His brain... just... stopped.
It was a '79 Camaro, or what was left of it. The driver's-side door was... caved in. Not... not hit. Buckled. The hood was bent. The windshield was a glittering, shattered mess.
And there were four... kids... being loaded onto gurneys. Broken bones. Concussions. One of them—Dickson, he recognized him, his old man was a drunk who Kraven had arrested a dozen times—was being put in a neck brace.
"Jesus Christ," Kraven muttered. "Drunk driver? Hit-and-run? Where's the other car?"
"That's the thing, sir," O'Malley said, his voice a squeak. "There is no other car. There's no... there's no paint. No... no skid marks. Nothing."
Kraven's blood went cold. "What?"
"They... they were just... there. The janitor... he... he says he saw two other kids... running. A boy and a girl. Ran off... toward the woods."
"So, a... a fight?" Kraven said, his mind refusing to make the math work. "A fight did... this? To a car?"
"I... I don't know, sir."
Kraven was already moving, his cop-brain finally kicking back in. "Get their names. Get the other names. The runners. Find out who they are. I'm going to the hospital."
An hour later, he was standing in the antiseptic, buzzing hell of the Oaktown Hospital ER. Three of the kids were in surgery. Broken femurs, shattered collarbones, massive concussions.

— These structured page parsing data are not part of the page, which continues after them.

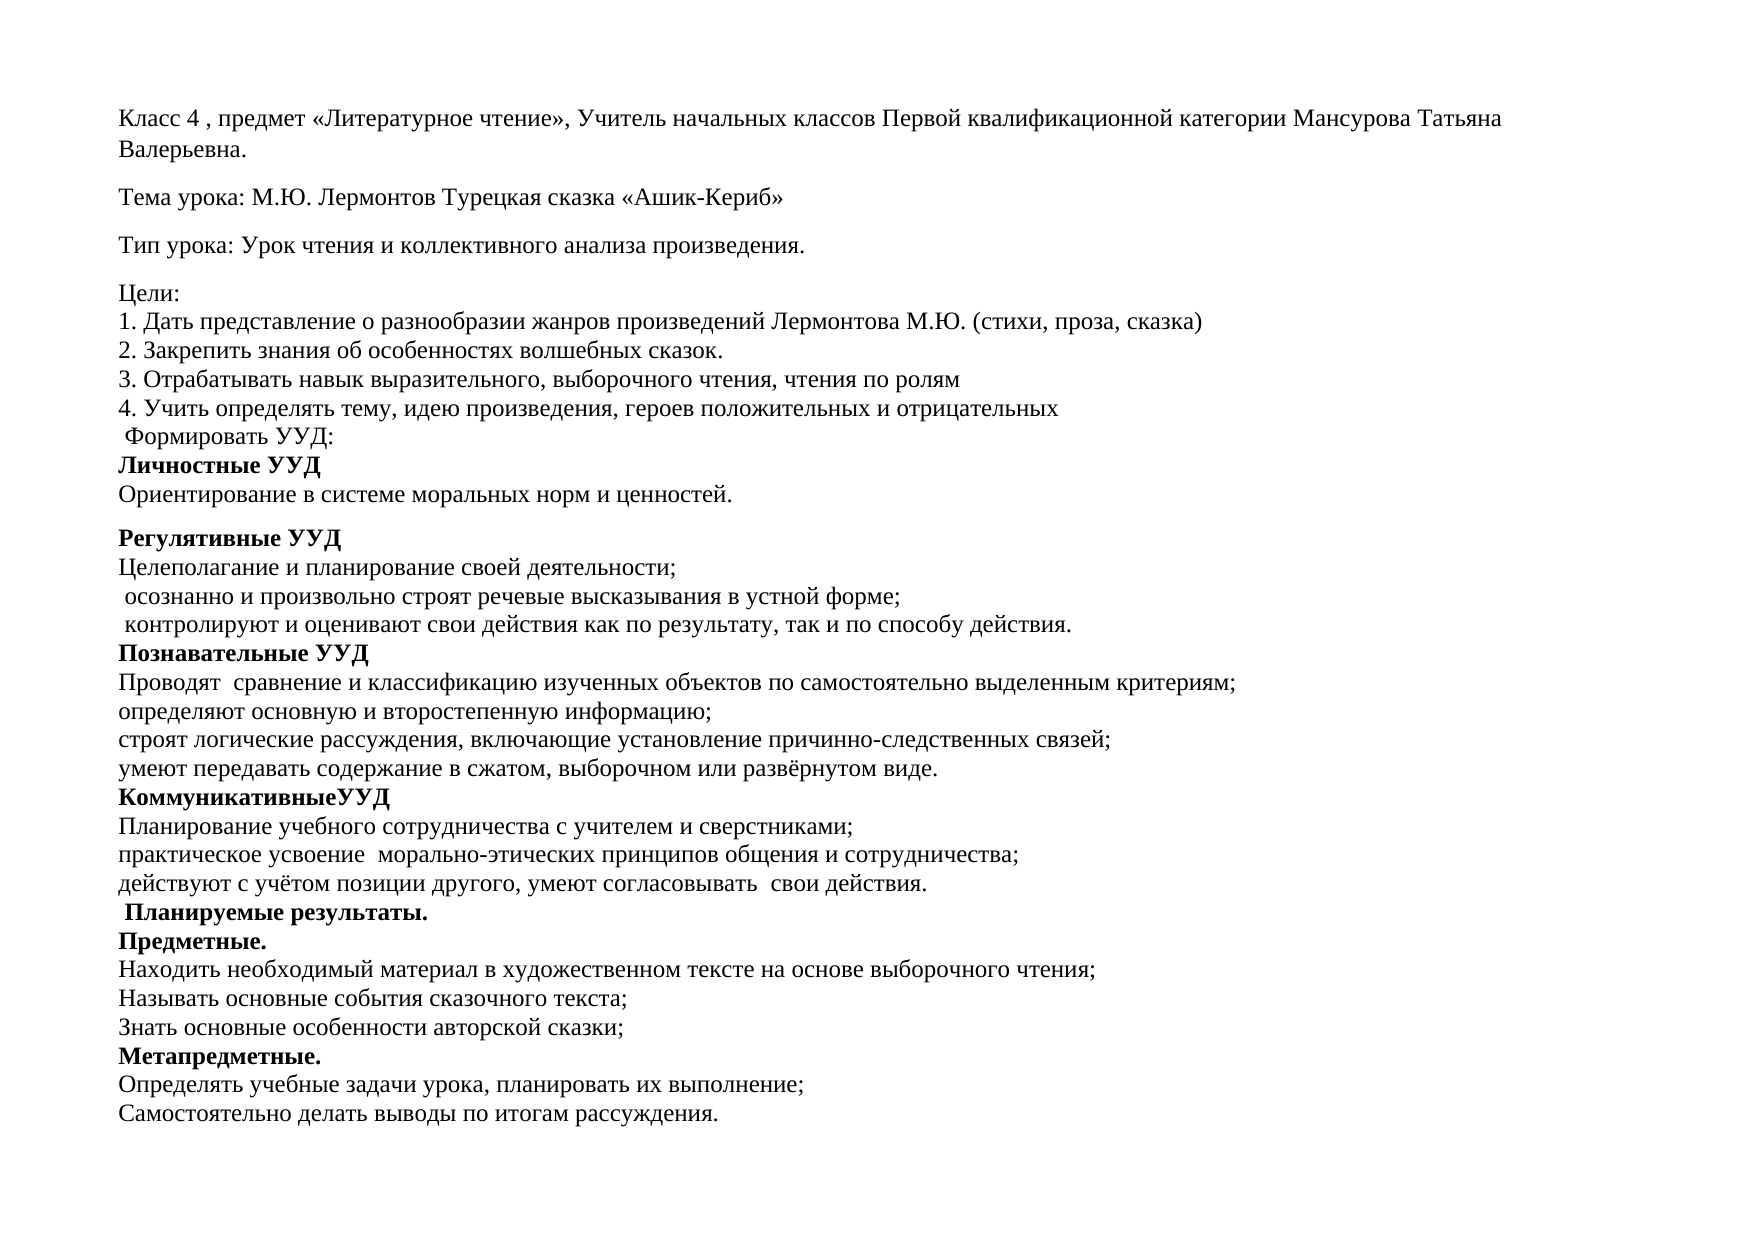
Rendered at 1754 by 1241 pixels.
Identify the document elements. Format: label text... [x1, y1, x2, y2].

text Определять учебные задачи урока, планировать их выполнение; [118, 1069, 1636, 1098]
text Находить необходимый материал в художественном тексте на основе выборочного чтения; [118, 954, 1636, 983]
text Познавательные УУД [118, 638, 1636, 667]
text Формировать УУД: [118, 421, 1636, 450]
text Проводят сравнение и классификацию изученных объектов по самостоятельно выделенным критериям; [118, 667, 1636, 696]
text действуют с учётом позиции другого, умеют согласовывать свои действия. [118, 868, 1636, 897]
text 3. Отрабатывать навык выразительного, выборочного чтения, чтения по ролям [118, 364, 1636, 393]
text Личностные УУД [118, 450, 1636, 479]
text строят логические рассуждения, включающие установление причинно-следственных связей; [118, 724, 1636, 753]
text Регулятивные УУД [118, 523, 1636, 552]
text 2. Закрепить знания об особенностях волшебных сказок. [118, 335, 1636, 364]
text 4. Учить определять тему, идею произведения, героев положительных и отрицательных [118, 393, 1636, 421]
text Предметные. [118, 926, 1636, 954]
text осознанно и произвольно строят речевые высказывания в устной форме; [118, 581, 1636, 609]
text контролируют и оценивают свои действия как по результату, так и по способу действия. [118, 609, 1636, 638]
text 1. Дать представление о разнообразии жанров произведений Лермонтова М.Ю. (стихи, проза, сказка) [118, 306, 1636, 335]
text Называть основные события сказочного текста; [118, 983, 1636, 1012]
text Тема урока: М.Ю. Лермонтов Турецкая сказка «Ашик-Кериб» [118, 182, 1636, 211]
text Тип урока: Урок чтения и коллективного анализа произведения. [118, 230, 1636, 259]
text Планирование учебного сотрудничества с учителем и сверстниками; [118, 811, 1636, 839]
text Целеполагание и планирование своей деятельности; [118, 552, 1636, 581]
text практическое усвоение морально-этических принципов общения и сотрудничества; [118, 839, 1636, 868]
text Ориентирование в системе моральных норм и ценностей. [118, 479, 1636, 508]
text КоммуникативныеУУД [118, 782, 1636, 811]
text Класс 4 , предмет «Литературное чтение», Учитель начальных классов Первой квалификационной категории Мансурова Татьяна Валерьевна. [118, 103, 1636, 163]
text Планируемые результаты. [118, 897, 1636, 926]
text определяют основную и второстепенную информацию; [118, 696, 1636, 724]
text Самостоятельно делать выводы по итогам рассуждения. [118, 1098, 1636, 1127]
text Метапредметные. [118, 1041, 1636, 1069]
text Цели: [118, 278, 1636, 306]
text умеют передавать содержание в сжатом, выборочном или развёрнутом виде. [118, 753, 1636, 782]
text Знать основные особенности авторской сказки; [118, 1012, 1636, 1041]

But Dickson... Dickson was awake. Sort of. He was in a neck brace, his arm in a cast, his face a swollen, purple mask. And he was terrified.

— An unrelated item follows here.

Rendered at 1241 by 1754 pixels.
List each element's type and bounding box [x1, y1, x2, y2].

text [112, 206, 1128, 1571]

"Kid... Dickson," Kraven said, his voice intentionally soft. "I need you to tell me what happened. Who did this to you? Was it a... was it a car?"

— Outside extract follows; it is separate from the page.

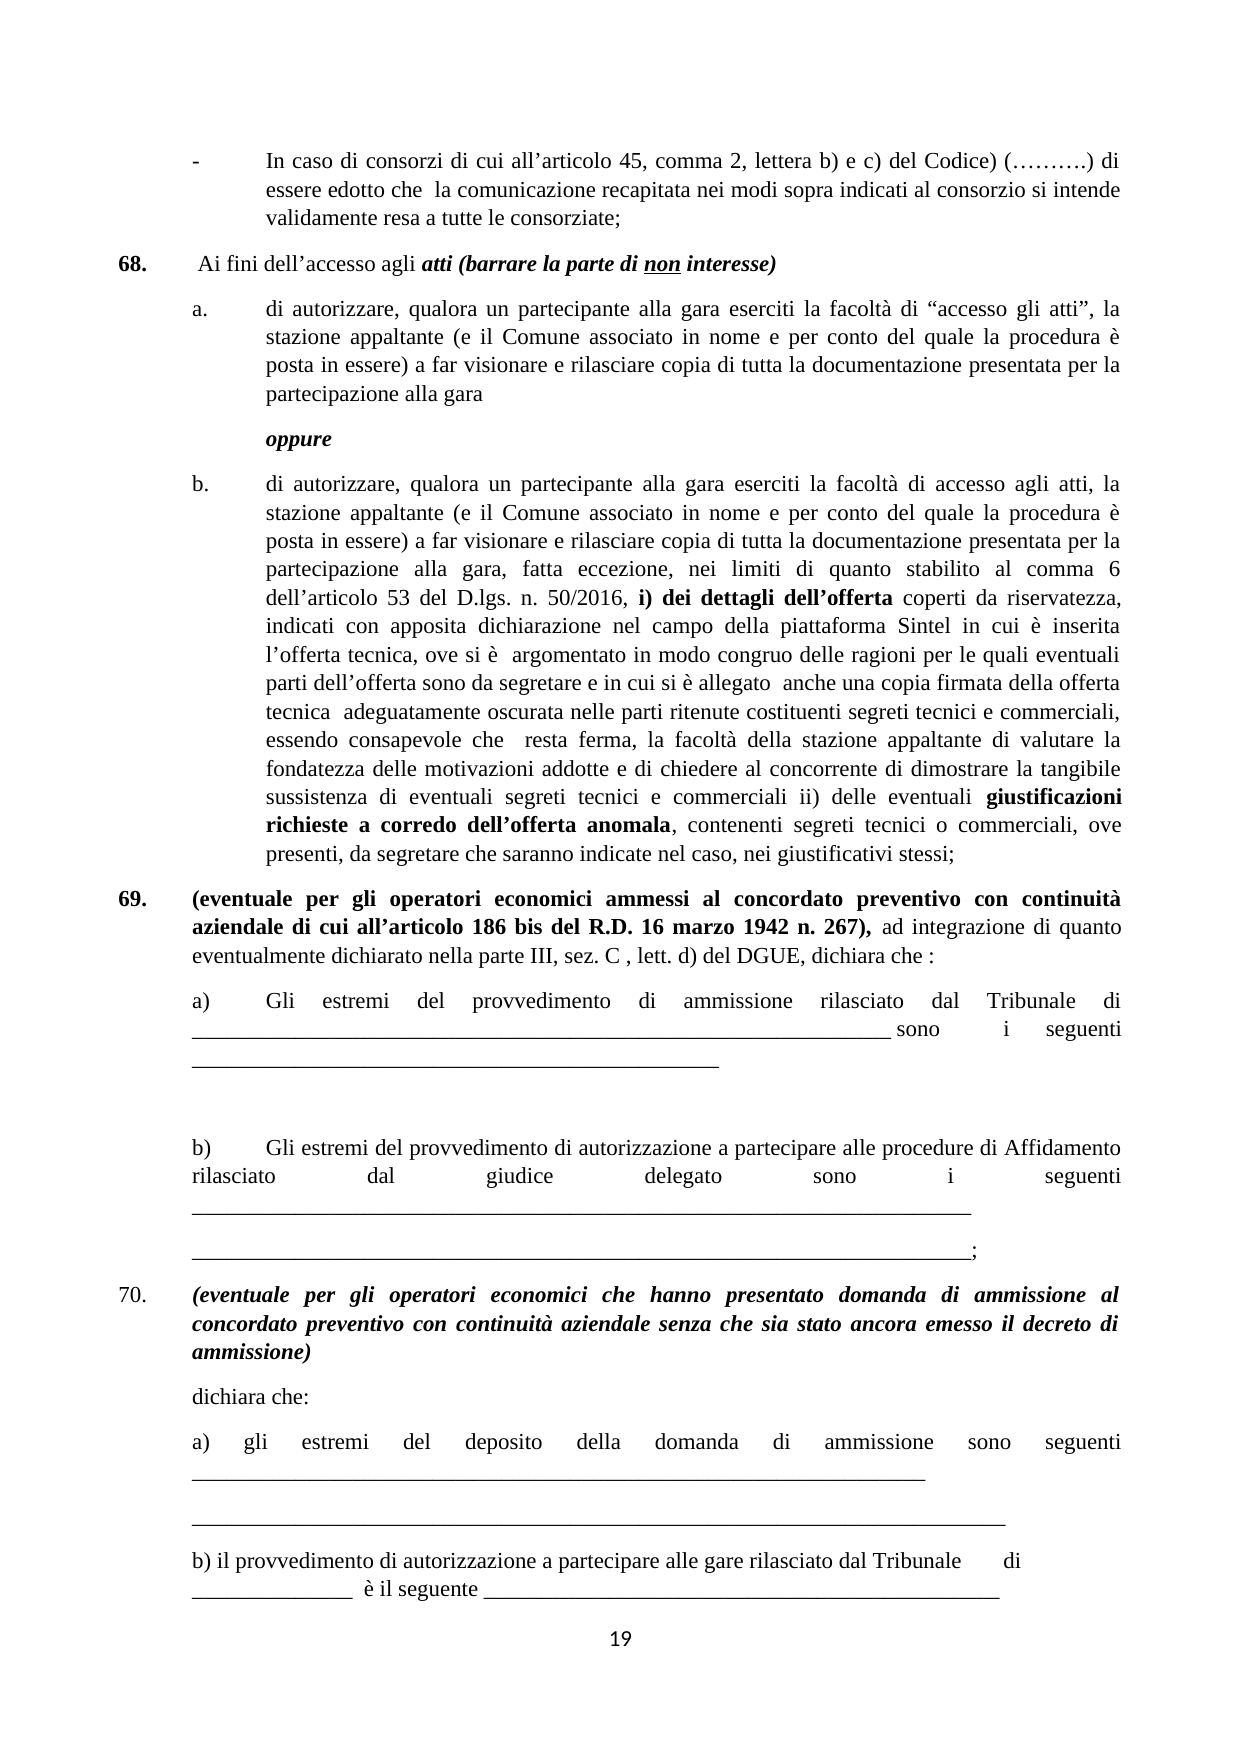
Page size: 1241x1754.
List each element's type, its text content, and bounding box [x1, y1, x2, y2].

Dickson's eyes, the one that wasn't swollen shut, darted around the room. He was breathing in short, panicked hitches.
"No... no... no car," he whispered. "It... it was... him."
"Who, son? Who's 'him'?"
"The... the freak," Dickson gasped, and a tear of pure, animal terror leaked from his good eye. "Bruce... the ghost. Anah's... kid..."
Kraven's gut clenched. Bruce. He had no idea who that was. But "Anah"... he knew that name. The old woman in the woods. The town "witch."
"Bruce... he... he pushed you?" Kraven asked, his voice still level, still soothing, though his internal alarm was screaming. "He... he hit you with a... a bat...?"
"NO!" Dickson screamed, a raw, gurgling sound that made a nurse jump. "No! Not... not pushed! Not hit! He... he... he just... looked at me! And... and... and his eyes..."
Dickson started to sob, a ragged, terrified, broken sound. "His... his... his eyes... they were black! Just... just... black! All... all black! No... no white... just... black!"
Kra-ven froze. "What are you talking about, son?"
"And... and... and the air!" Dickson panted. "The air... it... it... it went CRACK! He... he shoved me... but... but he... he didn't touch me! He just... he just... he looked at me... and he... he... he threw me with his mind!"
The kid was hysterical. He was in shock. He was babbling.
Kraven, the logical cop, the man of paper and procedure, knew he should dismiss it. Shock. Trauma. A... a... a hallucination.
But Kraven, the man with the impossible M.E.'s report in his trench coat... the man with the impossible spiral map back at his office...
The man who was hunting a thing that took hearts...
He stared at the babbling, terrified kid.
"He threw me with his mind."
"Black eyes."
"Impossible."
He now had two impossible cases. And they were both... in Oaktown.
"Who," Kraven said, his voice a low, cold, dangerous whisper, "is Bruce?"